-- Start --

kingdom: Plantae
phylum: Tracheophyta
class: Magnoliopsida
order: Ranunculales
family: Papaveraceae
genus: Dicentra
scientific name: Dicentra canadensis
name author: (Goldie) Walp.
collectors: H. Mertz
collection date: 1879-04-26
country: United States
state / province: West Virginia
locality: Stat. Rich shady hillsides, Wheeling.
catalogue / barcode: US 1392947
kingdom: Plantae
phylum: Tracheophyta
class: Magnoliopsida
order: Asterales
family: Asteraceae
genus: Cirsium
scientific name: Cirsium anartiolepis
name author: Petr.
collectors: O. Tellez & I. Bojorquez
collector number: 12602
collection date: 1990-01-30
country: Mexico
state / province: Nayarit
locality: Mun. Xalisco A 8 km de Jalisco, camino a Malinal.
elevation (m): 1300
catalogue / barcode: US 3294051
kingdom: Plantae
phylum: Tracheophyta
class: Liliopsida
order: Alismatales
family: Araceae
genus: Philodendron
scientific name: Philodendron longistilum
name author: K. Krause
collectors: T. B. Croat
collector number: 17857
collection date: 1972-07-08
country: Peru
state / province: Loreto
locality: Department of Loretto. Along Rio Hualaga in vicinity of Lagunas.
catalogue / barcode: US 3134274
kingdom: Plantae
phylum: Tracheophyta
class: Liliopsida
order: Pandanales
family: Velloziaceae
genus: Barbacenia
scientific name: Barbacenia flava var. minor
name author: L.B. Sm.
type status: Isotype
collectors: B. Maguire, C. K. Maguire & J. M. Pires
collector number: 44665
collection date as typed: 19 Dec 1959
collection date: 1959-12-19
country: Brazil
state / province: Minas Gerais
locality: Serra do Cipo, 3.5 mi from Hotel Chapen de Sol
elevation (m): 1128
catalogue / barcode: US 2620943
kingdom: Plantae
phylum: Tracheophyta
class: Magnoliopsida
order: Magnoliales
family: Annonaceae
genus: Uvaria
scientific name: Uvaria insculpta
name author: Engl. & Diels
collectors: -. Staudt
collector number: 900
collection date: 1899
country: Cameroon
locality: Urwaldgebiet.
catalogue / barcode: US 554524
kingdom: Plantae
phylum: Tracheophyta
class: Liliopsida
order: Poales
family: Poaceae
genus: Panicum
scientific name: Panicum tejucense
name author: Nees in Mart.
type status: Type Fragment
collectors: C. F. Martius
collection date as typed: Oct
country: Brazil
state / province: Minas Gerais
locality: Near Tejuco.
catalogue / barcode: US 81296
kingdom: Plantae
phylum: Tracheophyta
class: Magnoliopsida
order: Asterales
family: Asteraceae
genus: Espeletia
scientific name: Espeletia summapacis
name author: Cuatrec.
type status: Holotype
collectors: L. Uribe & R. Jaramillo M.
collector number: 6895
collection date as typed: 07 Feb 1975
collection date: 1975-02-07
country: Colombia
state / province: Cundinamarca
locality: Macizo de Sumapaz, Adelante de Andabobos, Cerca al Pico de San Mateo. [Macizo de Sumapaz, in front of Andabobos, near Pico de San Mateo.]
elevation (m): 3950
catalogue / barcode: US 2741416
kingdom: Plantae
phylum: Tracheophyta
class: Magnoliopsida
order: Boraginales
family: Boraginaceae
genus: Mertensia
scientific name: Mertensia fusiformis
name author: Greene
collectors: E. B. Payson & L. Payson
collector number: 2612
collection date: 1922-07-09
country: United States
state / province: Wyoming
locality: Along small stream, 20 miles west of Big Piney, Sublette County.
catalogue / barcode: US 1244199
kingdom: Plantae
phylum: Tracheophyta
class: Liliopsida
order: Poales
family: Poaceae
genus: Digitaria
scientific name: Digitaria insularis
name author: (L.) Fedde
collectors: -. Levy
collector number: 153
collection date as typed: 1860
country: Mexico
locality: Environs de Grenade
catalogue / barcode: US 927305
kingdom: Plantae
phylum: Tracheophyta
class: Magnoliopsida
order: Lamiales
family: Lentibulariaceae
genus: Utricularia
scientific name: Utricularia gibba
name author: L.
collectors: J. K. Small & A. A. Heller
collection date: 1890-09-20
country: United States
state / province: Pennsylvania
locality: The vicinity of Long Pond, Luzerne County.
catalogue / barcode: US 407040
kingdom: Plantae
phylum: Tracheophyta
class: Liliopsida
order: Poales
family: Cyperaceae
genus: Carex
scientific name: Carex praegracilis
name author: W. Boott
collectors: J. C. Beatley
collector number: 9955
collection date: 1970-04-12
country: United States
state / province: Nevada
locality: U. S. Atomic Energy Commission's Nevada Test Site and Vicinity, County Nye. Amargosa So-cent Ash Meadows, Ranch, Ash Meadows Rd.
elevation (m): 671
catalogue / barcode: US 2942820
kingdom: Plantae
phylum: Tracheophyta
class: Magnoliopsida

-- End --

TASK STATEMENT
Extract every line of the data above and reproduce each one verbatim, in its original order.

CORRECT RESPONSE
kingdom: Plantae
phylum: Tracheophyta
class: Magnoliopsida
order: Ranunculales
family: Papaveraceae
genus: Dicentra
scientific name: Dicentra canadensis
name author: (Goldie) Walp.
collectors: H. Mertz
collection date: 1879-04-26
country: United States
state / province: West Virginia
locality: Stat. Rich shady hillsides, Wheeling.
catalogue / barcode: US 1392947
kingdom: Plantae
phylum: Tracheophyta
class: Magnoliopsida
order: Asterales
family: Asteraceae
genus: Cirsium
scientific name: Cirsium anartiolepis
name author: Petr.
collectors: O. Tellez & I. Bojorquez
collector number: 12602
collection date: 1990-01-30
country: Mexico
state / province: Nayarit
locality: Mun. Xalisco A 8 km de Jalisco, camino a Malinal.
elevation (m): 1300
catalogue / barcode: US 3294051
kingdom: Plantae
phylum: Tracheophyta
class: Liliopsida
order: Alismatales
family: Araceae
genus: Philodendron
scientific name: Philodendron longistilum
name author: K. Krause
collectors: T. B. Croat
collector number: 17857
collection date: 1972-07-08
country: Peru
state / province: Loreto
locality: Department of Loretto. Along Rio Hualaga in vicinity of Lagunas.
catalogue / barcode: US 3134274
kingdom: Plantae
phylum: Tracheophyta
class: Liliopsida
order: Pandanales
family: Velloziaceae
genus: Barbacenia
scientific name: Barbacenia flava var. minor
name author: L.B. Sm.
type status: Isotype
collectors: B. Maguire, C. K. Maguire & J. M. Pires
collector number: 44665
collection date as typed: 19 Dec 1959
collection date: 1959-12-19
country: Brazil
state / province: Minas Gerais
locality: Serra do Cipo, 3.5 mi from Hotel Chapen de Sol
elevation (m): 1128
catalogue / barcode: US 2620943
kingdom: Plantae
phylum: Tracheophyta
class: Magnoliopsida
order: Magnoliales
family: Annonaceae
genus: Uvaria
scientific name: Uvaria insculpta
name author: Engl. & Diels
collectors: -. Staudt
collector number: 900
collection date: 1899
country: Cameroon
locality: Urwaldgebiet.
catalogue / barcode: US 554524
kingdom: Plantae
phylum: Tracheophyta
class: Liliopsida
order: Poales
family: Poaceae
genus: Panicum
scientific name: Panicum tejucense
name author: Nees in Mart.
type status: Type Fragment
collectors: C. F. Martius
collection date as typed: Oct
country: Brazil
state / province: Minas Gerais
locality: Near Tejuco.
catalogue / barcode: US 81296
kingdom: Plantae
phylum: Tracheophyta
class: Magnoliopsida
order: Asterales
family: Asteraceae
genus: Espeletia
scientific name: Espeletia summapacis
name author: Cuatrec.
type status: Holotype
collectors: L. Uribe & R. Jaramillo M.
collector number: 6895
collection date as typed: 07 Feb 1975
collection date: 1975-02-07
country: Colombia
state / province: Cundinamarca
locality: Macizo de Sumapaz, Adelante de Andabobos, Cerca al Pico de San Mateo. [Macizo de Sumapaz, in front of Andabobos, near Pico de San Mateo.]
elevation (m): 3950
catalogue / barcode: US 2741416
kingdom: Plantae
phylum: Tracheophyta
class: Magnoliopsida
order: Boraginales
family: Boraginaceae
genus: Mertensia
scientific name: Mertensia fusiformis
name author: Greene
collectors: E. B. Payson & L. Payson
collector number: 2612
collection date: 1922-07-09
country: United States
state / province: Wyoming
locality: Along small stream, 20 miles west of Big Piney, Sublette County.
catalogue / barcode: US 1244199
kingdom: Plantae
phylum: Tracheophyta
class: Liliopsida
order: Poales
family: Poaceae
genus: Digitaria
scientific name: Digitaria insularis
name author: (L.) Fedde
collectors: -. Levy
collector number: 153
collection date as typed: 1860
country: Mexico
locality: Environs de Grenade
catalogue / barcode: US 927305
kingdom: Plantae
phylum: Tracheophyta
class: Magnoliopsida
order: Lamiales
family: Lentibulariaceae
genus: Utricularia
scientific name: Utricularia gibba
name author: L.
collectors: J. K. Small & A. A. Heller
collection date: 1890-09-20
country: United States
state / province: Pennsylvania
locality: The vicinity of Long Pond, Luzerne County.
catalogue / barcode: US 407040
kingdom: Plantae
phylum: Tracheophyta
class: Liliopsida
order: Poales
family: Cyperaceae
genus: Carex
scientific name: Carex praegracilis
name author: W. Boott
collectors: J. C. Beatley
collector number: 9955
collection date: 1970-04-12
country: United States
state / province: Nevada
locality: U. S. Atomic Energy Commission's Nevada Test Site and Vicinity, County Nye. Amargosa So-cent Ash Meadows, Ranch, Ash Meadows Rd.
elevation (m): 671
catalogue / barcode: US 2942820
kingdom: Plantae
phylum: Tracheophyta
class: Magnoliopsida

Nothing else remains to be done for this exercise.